La terza chiave: la strategia politica e il referendum
Ma la spiegazione più convincente, secondo diverse fonti parlamentari, sarebbe quella politica. La premier avrebbe scelto di raffreddare i toni e rinviare la battaglia sul Ponte per evitare di trasformare il tema in un terreno di scontro ideologico alla vigilia del referendum costituzionale.
Un confronto acceso con la magistratura, in questo momento, rischierebbe di polarizzare il dibattito e di personalizzare la consultazione referendaria, trasformandola in un voto “pro o contro” la premier. “Accendere uno scontro così forte ora va contromano rispetto all’intenzione di non politicizzare e non personalizzare il referendum”.
Dentro la destra di governo, infatti, non tutti guardano con serenità al test popolare: una parte della coalizione teme che la consultazione possa indebolire il consenso, e per questo raccomanda toni più bassi e maggiore cautela.
Il peso politico del Ponte
C’è poi un aspetto più strategico.

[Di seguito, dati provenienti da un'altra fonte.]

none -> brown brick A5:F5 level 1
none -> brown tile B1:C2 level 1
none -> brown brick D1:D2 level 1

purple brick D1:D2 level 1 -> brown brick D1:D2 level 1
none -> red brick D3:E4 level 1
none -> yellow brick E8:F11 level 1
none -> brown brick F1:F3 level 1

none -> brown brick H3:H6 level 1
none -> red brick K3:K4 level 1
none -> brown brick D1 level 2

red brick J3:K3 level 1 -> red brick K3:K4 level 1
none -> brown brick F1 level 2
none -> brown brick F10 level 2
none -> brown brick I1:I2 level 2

Il Ponte sullo Stretto è una bandiera storica del vicepremier Matteo Salvini, ma non rappresenta una priorità nell’agenda della premier. La frenata di Palazzo Chigi, dunque, è anche una scelta di posizionamento interno alla coalizione: una presa di distanza da un dossier simbolico per la Lega ma poco sentito da Fratelli d’Italia, soprattutto in un momento in cui l’opinione pubblica si mostra divisa sull’utilità dell’opera.
Il rallentamento del progetto si intreccia così con gli equilibri interni della maggioranza e con la necessità di Meloni di evitare un caso politico in grado di distogliere l’attenzione dai temi economici più urgenti.

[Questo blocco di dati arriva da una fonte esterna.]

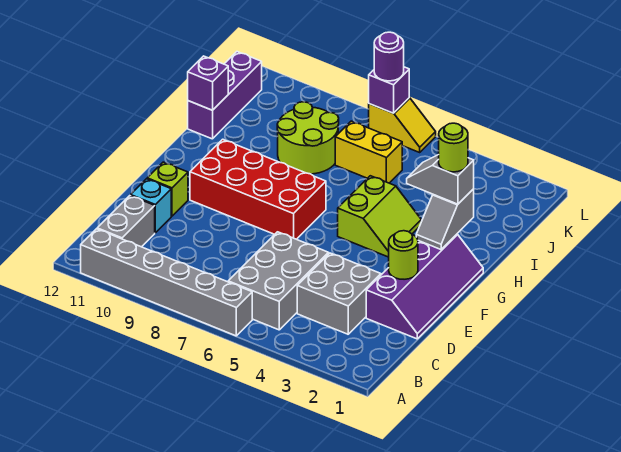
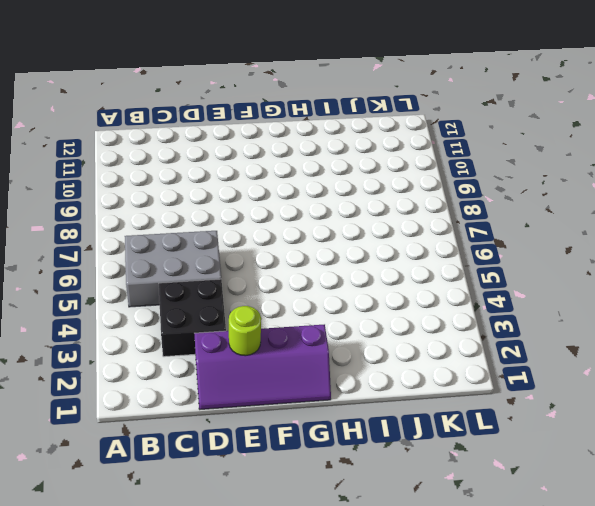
black brick C3:D4 level 1 -> grey brick C3:D4 level 1
none -> grey brick A6:A11 level 1
none -> grey brick B11:C11 level 1
none -> cyan brick D11 level 1

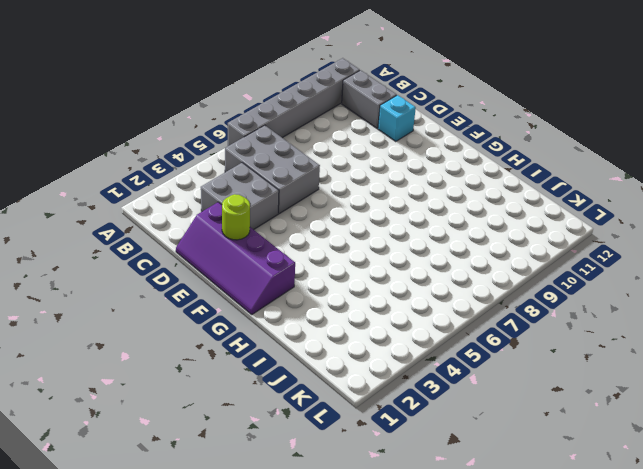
none -> lime brick E11 level 1
none -> red brick F7:G10 level 1
none -> lime slope G4:H5 level 1 top 5

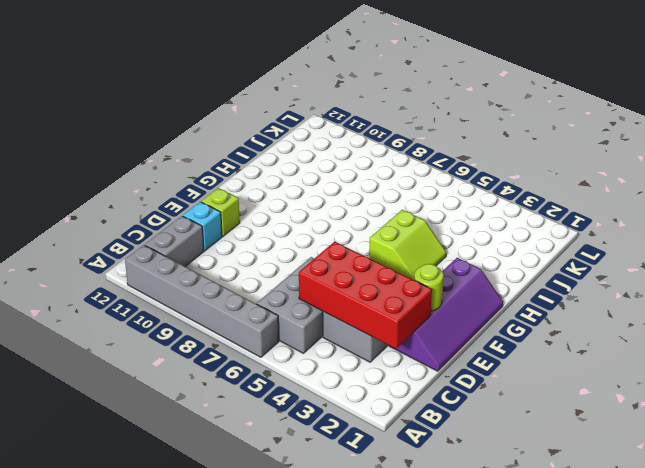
red brick C2:D5 level 2 -> red brick F7:G10 level 1
none -> lime round brick I8:J9 level 1
none -> purple brick I12:K12 level 1
none -> yellow brick J6:J7 level 1

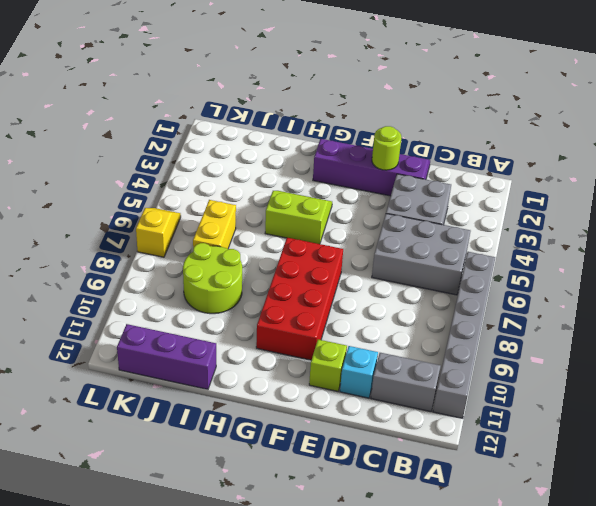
none -> grey slope G2:H2 level 2 top H
none -> purple brick I12 level 2
none -> purple brick L7 level 2

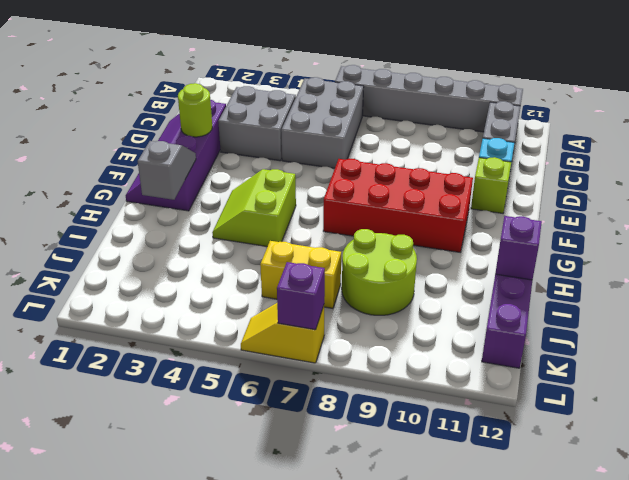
none -> grey slope H2:H3 level 3 top 2
none -> purple round brick L7 level 3
none -> lime round brick H2 level 4

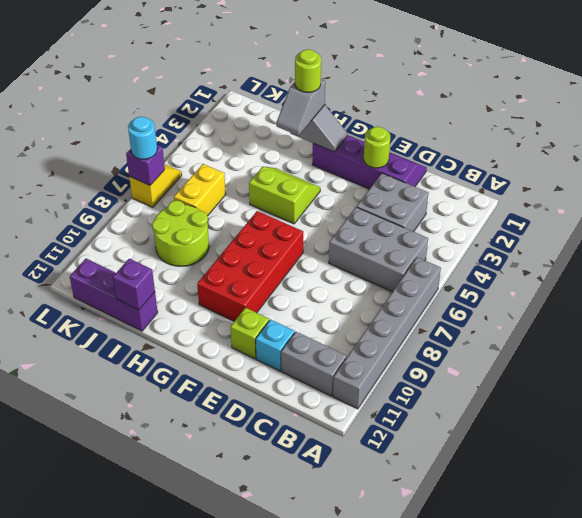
cyan round brick L7 level 3 -> purple round brick L7 level 3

Crescita ferma, prudenza obbligata
Sul piano macroeconomico, i nuovi dati diffusi dall’Istat, con una crescita del Pil ferma allo 0,0% nel terzo trimestre e un aumento annuale dello 0,4%, contribuiscono a raffreddare ulteriormente l’entusiasmo. In un contesto di stagnazione economica, una battaglia politica sul Ponte rischierebbe di apparire come una distrazione rispetto alle priorità di bilancio, lavoro e investimenti.

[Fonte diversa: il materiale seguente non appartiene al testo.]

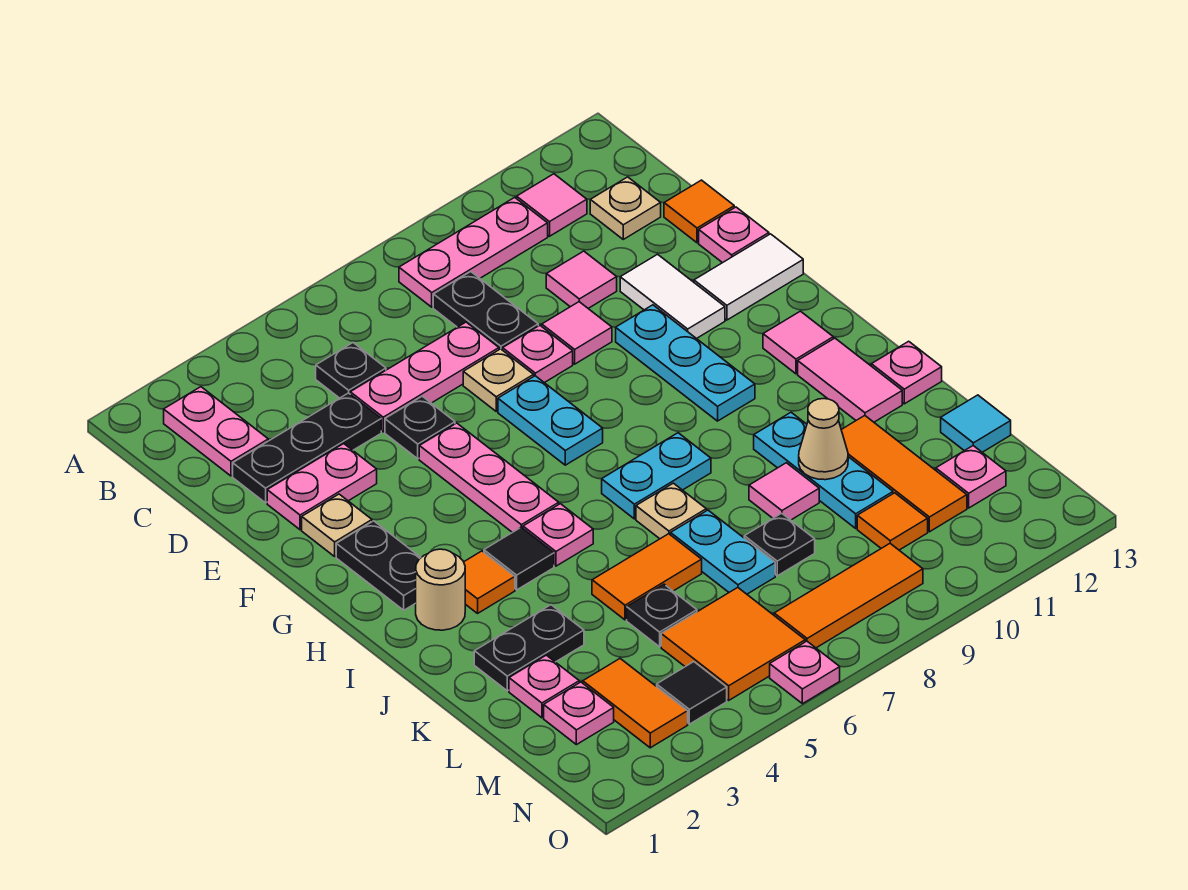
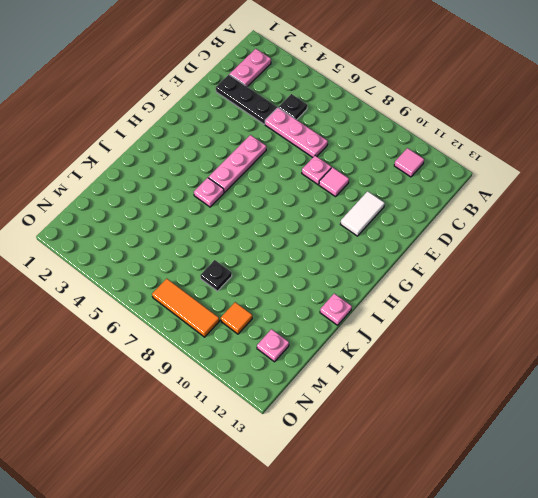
none -> pink plate B8:B10 level 1
none -> black plate C8:D8 level 1
none -> tan plate C12 level 1
none -> pink tile D10 level 1

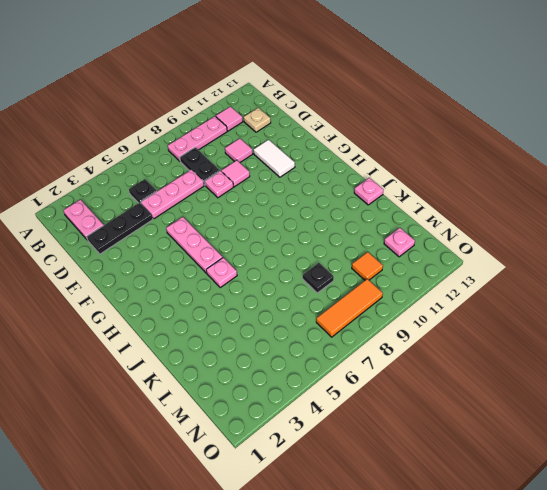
none -> orange tile D13 level 1
none -> pink plate E2:E3 level 1
none -> black plate E5 level 1
none -> tan plate E7 level 1

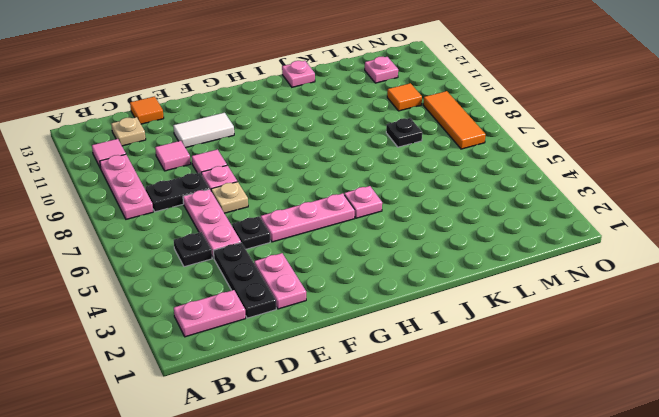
none -> pink plate E13 level 1
none -> tan plate F2 level 1
none -> cyan plate F7:G7 level 1
none -> cyan plate F10:H10 level 1

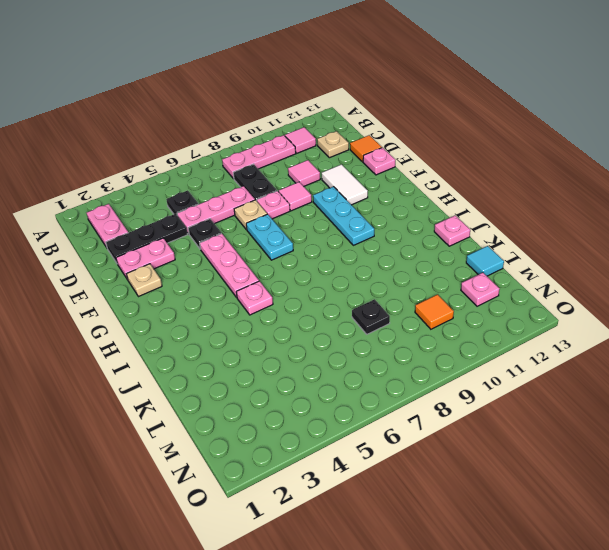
none -> white tile F12:F13 level 1
none -> black plate G2:H2 level 1
none -> pink tile H12 level 1
none -> tan round brick I2 level 1

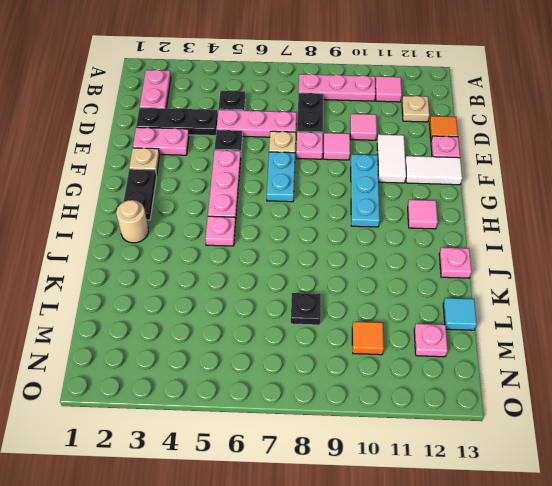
none -> orange tile I3 level 1
none -> black tile I4 level 1
none -> cyan plate I7:I8 level 1
none -> pink tile I12:J12 level 1

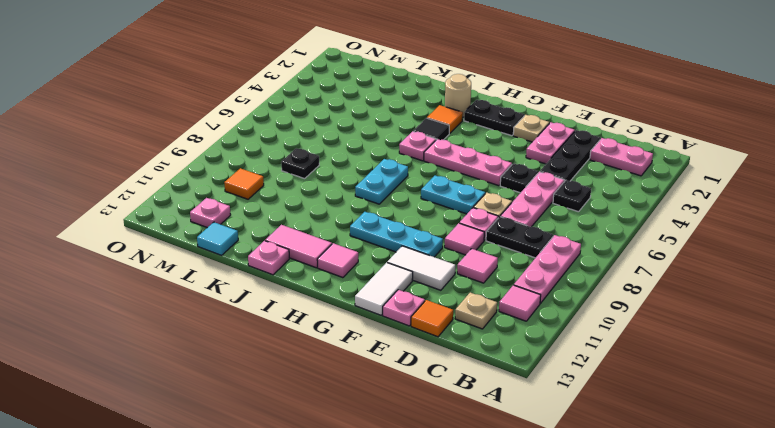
none -> tan plate J7 level 1
none -> cyan plate J10:L10 level 1
none -> black plate K2:K3 level 1
none -> orange tile K5:K6 level 1

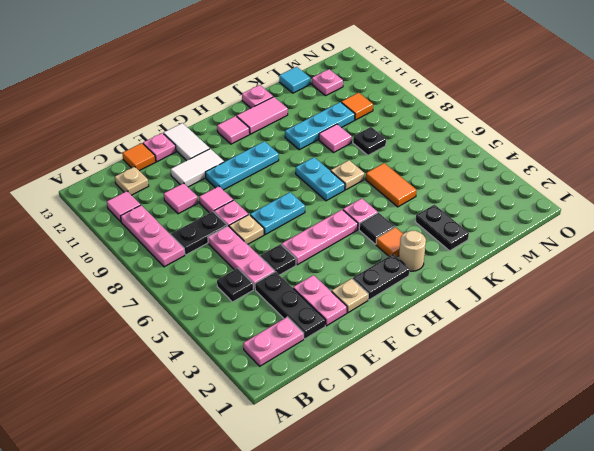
none -> cyan plate K7:L7 level 1
none -> orange tile K11:M11 level 1
none -> pink plate L2 level 1
none -> black plate L5 level 1

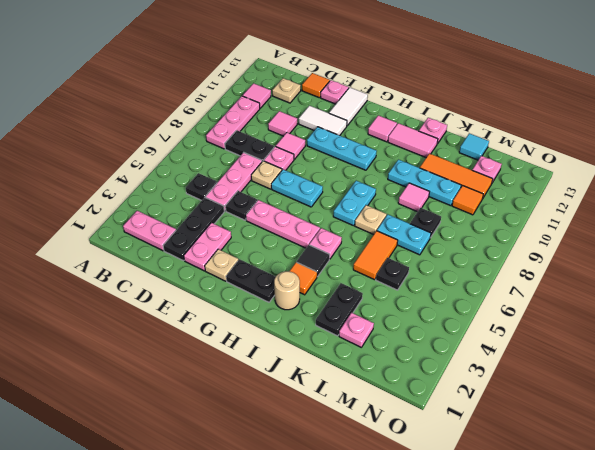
none -> pink plate M2 level 1
none -> orange tile M3:N3 level 1
none -> orange tile M5:N6 level 1
none -> black tile N4 level 1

Una frenata tattica, non uno stop definitivo
La decisione del Governo, dunque, sembra più una pausa tattica che un dietrofront definitivo. Palazzo Chigi punta a consolidare le basi giuridiche e politiche prima di procedere, assicurandosi che ogni passaggio sia formalmente inattaccabile.
Un approccio di prudenza che riflette l’intento di evitare tensioni istituzionali e contenere i rischi politici, in un autunno che si preannuncia cruciale per la premier: tra referendum, manovra economica e pressioni della maggioranza, la strategia di Meloni sembra orientata a un equilibrio complesso, in cui il Ponte sullo Stretto — simbolo e terreno di scontro — rimane sospeso, almeno per ora, sul filo della cautela.